His efforts also brought him awards from the International Association of Police Chiefs and the U.S. Department of Interior.

But Deriso plays down his role, saying he was just doing his job. "There are thousands of officers who are saving people's lives every day," Deriso said. "I haven't done anything extraordinary. I felt a sense of responsibility for the people when I saw them. They didn't react when I tried to motion them to steer the car toward the side. So I had no choice but to jump in."

Maj. Richard Cusick, a spokesman for the U.S. Park Police, said that Deriso's actions are noteworthy and that overall, "park policemen don't get the public recognition they deserve. We are a full service police agency, and many people don't realize the extent of our work."

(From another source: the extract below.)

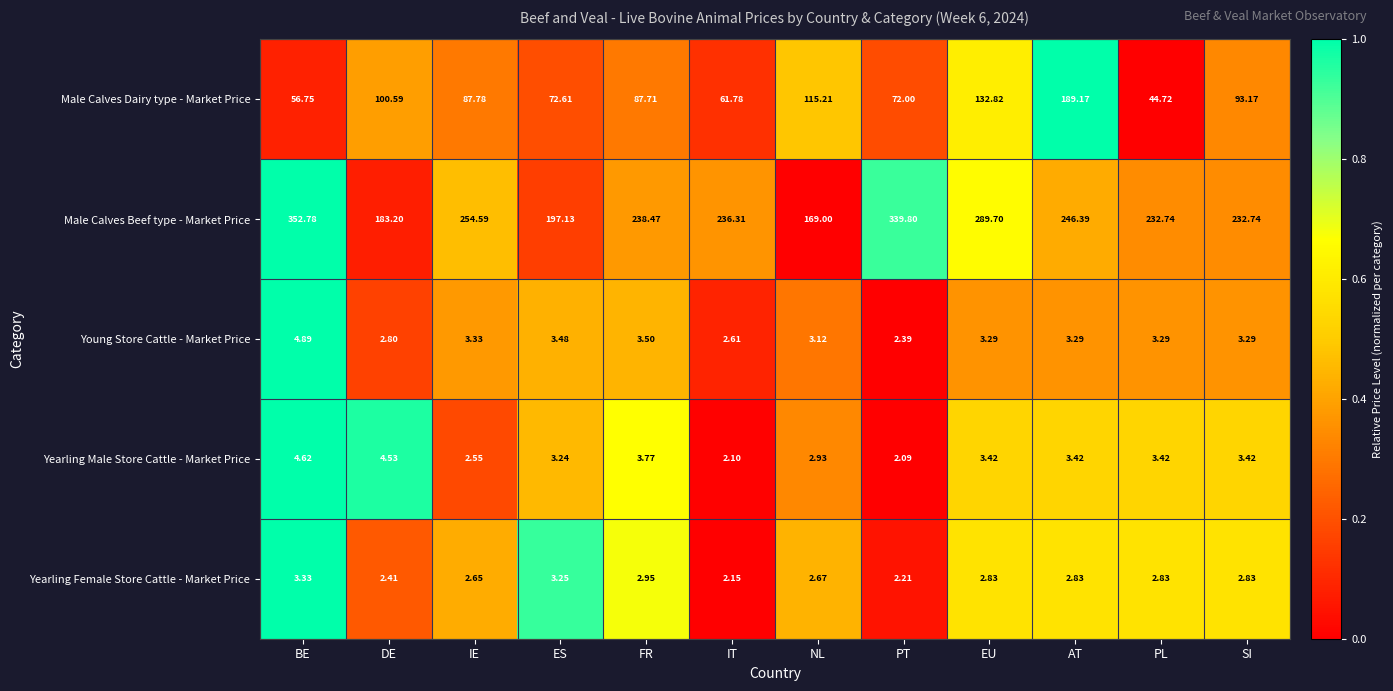

Count the number of data series in this chart.

5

"When one of our guys receives an award, it gives others the motivation to do a good job," Cusick said. He added that inevitably every police officer has an experience of going beyond the call of duty. Usually, Cusick said, that officer writes off the experience as "part of the job."

Park Police Sgt. William Lynch said of Deriso, "He is a very competent and qualified officer, very articulate and works well with his peers . . . and we are fortunate to have such a person."

Lynch added, "The significant thing about what Officer Deriso did . . . is that he started on the force virtually one year prior to that. So he was essentially a rookie on his own for about six months. Considering the high degree of danger and risk, he stands out for the quick action he took."

Deriso stresses that police officers are trained to act appropriately in emergency situations. "In the middle of things like that, there is no danger. I felt supreme confidence . .. but a police officer has to be able to make quick, intelligent decisions. The legal system wrestles with the decisions we make every day."

He added that the job of a police officer involves constant contact with people , and that a certain amount of "sensitivity and emotion" is necessary.

But Deriso said the U.S. Park Police are "suffering from a negative-image crisis in the community. We are often perceived as the lazy, shiftless person who walks around beautiful parks all day . . . but that couldn't be further from the truth."

Deriso left his career as a chemist to join the police force two years ago "because I wanted a career change and I felt I could do the job." He said the strong sense of camaraderie among his peers as well as family support are the key factors to his success.

"He is probably one of the most unselfish persons I know," said Deriso's wife Sheila. "He's not in very much for the limelight. When something goes wrong he panics after the fact, but before, he's a pretty controlled person. He believes in being the best that you can at whatever you do."

But the Silver Spring resident shies away from such names as "hero" and "leader." He explained: "Being a leader is not a conscious decision unless a person is actively seeking it, like a political office. Whether you want it or not, you become a leader when you are thrust into a situation and have to initiate an act. In that case, you don't have a choice in leadership."

He added, "A hero is nothing more than a normal person placed in an extraordinary circumstance, who makes the right decision. Anyone can be a hero by being at the right place at the right time and doing the right thing."